======== PROVIDED ENTRIES ========
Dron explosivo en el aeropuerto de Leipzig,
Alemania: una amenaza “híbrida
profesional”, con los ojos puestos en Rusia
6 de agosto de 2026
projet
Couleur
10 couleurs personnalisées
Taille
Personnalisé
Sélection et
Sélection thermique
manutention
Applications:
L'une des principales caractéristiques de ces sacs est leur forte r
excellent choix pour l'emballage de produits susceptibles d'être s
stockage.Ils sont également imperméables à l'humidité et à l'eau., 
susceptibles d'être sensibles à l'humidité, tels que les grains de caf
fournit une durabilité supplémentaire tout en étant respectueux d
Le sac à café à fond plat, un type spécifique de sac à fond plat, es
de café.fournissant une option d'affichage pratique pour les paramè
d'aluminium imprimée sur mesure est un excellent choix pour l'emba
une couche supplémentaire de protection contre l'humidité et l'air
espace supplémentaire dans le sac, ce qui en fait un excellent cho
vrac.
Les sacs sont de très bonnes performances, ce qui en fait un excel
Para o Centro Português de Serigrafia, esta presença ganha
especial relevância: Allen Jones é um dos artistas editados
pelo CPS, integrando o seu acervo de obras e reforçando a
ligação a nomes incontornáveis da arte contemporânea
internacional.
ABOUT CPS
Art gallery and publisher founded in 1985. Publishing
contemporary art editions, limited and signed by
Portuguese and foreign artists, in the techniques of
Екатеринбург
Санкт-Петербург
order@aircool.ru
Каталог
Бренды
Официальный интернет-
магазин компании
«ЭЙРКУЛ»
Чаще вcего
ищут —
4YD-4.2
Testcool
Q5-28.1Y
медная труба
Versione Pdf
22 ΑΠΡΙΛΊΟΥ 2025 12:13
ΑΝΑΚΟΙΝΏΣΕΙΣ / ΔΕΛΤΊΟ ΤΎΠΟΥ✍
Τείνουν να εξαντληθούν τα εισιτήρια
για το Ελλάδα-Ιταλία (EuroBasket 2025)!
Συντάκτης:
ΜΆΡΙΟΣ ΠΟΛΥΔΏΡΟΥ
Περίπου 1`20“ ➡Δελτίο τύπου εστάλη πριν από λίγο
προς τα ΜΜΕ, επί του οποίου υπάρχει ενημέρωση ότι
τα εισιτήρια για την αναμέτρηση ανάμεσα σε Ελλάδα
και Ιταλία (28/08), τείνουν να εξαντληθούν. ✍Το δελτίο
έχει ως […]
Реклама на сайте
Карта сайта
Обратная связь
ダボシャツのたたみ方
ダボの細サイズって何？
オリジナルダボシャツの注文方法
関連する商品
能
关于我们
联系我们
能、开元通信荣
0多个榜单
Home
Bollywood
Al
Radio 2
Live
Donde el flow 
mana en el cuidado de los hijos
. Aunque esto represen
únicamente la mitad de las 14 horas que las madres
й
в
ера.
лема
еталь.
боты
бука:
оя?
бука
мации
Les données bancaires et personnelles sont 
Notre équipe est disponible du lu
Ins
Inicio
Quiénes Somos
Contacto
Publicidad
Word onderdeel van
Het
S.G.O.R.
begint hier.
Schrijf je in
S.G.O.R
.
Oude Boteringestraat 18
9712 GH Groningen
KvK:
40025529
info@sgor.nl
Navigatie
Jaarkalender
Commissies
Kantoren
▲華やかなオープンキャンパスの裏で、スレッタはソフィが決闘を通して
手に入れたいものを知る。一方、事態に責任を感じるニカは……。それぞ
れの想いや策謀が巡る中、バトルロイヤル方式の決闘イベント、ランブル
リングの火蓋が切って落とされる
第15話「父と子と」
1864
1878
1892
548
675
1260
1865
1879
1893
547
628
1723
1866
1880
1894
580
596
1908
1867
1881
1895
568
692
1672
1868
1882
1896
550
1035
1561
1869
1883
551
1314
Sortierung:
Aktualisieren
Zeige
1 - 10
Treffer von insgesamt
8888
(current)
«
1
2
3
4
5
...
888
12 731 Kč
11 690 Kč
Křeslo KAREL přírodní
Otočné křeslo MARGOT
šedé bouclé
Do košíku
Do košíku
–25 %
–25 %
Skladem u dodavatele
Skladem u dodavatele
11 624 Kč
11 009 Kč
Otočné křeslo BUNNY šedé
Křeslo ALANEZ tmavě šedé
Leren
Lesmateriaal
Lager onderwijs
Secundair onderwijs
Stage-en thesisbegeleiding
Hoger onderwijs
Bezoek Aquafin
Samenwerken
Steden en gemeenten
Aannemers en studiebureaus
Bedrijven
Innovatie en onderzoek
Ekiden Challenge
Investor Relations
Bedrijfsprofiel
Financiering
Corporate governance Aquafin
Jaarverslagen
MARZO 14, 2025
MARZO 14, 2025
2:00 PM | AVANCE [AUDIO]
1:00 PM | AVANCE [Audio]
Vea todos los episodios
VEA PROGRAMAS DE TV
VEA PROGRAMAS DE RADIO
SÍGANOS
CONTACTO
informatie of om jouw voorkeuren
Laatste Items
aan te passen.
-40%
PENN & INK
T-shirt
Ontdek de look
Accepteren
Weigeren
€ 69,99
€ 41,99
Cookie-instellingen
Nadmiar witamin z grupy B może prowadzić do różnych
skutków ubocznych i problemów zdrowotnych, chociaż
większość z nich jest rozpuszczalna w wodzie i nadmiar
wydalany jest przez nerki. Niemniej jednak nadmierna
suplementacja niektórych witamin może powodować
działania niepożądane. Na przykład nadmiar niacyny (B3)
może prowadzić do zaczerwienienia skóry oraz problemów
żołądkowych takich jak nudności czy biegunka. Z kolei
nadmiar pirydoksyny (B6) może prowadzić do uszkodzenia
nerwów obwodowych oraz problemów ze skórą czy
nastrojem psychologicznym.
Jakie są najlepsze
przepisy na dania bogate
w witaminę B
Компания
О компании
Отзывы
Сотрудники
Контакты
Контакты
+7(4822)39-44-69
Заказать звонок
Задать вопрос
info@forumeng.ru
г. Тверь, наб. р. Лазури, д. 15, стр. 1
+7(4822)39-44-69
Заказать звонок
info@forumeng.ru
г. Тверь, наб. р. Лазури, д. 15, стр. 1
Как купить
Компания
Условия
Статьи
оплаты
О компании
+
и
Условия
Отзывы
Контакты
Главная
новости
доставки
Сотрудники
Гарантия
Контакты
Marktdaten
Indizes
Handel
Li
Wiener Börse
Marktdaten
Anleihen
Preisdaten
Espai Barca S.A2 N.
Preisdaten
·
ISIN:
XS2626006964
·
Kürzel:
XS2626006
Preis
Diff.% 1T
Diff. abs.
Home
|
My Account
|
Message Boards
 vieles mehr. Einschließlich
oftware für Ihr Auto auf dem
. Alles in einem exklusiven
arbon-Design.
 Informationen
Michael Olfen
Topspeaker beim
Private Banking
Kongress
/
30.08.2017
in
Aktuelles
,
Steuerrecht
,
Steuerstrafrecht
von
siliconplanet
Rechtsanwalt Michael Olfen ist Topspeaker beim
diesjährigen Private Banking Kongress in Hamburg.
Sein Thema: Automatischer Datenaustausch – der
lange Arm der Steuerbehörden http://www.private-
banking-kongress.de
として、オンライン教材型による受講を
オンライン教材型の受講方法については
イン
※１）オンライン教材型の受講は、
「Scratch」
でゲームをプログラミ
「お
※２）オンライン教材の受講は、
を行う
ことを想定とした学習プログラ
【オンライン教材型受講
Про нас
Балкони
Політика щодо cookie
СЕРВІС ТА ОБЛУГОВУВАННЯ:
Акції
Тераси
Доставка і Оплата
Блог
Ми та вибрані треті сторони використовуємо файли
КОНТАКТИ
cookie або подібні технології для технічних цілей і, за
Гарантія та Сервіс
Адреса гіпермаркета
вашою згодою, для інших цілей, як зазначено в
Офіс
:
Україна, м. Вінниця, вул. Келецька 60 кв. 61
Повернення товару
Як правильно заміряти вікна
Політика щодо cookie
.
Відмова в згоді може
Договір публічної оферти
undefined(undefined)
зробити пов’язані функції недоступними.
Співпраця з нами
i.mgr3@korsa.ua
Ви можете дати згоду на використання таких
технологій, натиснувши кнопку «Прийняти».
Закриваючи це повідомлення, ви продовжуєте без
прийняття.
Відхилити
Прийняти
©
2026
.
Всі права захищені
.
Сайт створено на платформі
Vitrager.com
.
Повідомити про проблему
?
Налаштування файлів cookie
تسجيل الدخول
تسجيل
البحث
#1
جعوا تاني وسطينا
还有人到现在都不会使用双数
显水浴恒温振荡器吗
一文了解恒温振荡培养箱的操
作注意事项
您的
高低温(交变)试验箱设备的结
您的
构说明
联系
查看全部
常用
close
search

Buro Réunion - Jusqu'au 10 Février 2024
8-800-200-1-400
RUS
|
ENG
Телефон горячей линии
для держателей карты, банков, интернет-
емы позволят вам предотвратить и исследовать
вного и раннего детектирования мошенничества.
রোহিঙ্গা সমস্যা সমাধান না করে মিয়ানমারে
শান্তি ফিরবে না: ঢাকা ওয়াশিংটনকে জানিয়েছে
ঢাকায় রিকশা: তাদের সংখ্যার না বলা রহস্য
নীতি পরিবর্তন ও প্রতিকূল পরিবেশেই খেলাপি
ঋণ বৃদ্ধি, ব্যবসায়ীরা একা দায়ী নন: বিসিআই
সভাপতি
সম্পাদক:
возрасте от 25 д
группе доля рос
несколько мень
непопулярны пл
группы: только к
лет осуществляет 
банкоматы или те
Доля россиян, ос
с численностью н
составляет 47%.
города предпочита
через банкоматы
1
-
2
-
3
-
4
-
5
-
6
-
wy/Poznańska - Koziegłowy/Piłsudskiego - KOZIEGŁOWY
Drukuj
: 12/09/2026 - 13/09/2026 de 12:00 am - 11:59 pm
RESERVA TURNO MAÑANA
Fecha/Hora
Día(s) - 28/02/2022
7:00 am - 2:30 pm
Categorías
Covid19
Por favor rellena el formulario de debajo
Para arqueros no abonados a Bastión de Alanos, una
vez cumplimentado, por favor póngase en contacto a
========
◆ YOUR GOAL
Please write out the material from its first line up to and including the line with "L'une des principales", keeping every line unchanged.

◆ RESPONSE
Dron explosivo en el aeropuerto de Leipzig,
Alemania: una amenaza “híbrida
profesional”, con los ojos puestos en Rusia
6 de agosto de 2026
projet
Couleur
10 couleurs personnalisées
Taille
Personnalisé
Sélection et
Sélection thermique
manutention
Applications:
L'une des principales caractéristiques de ces sacs est leur forte r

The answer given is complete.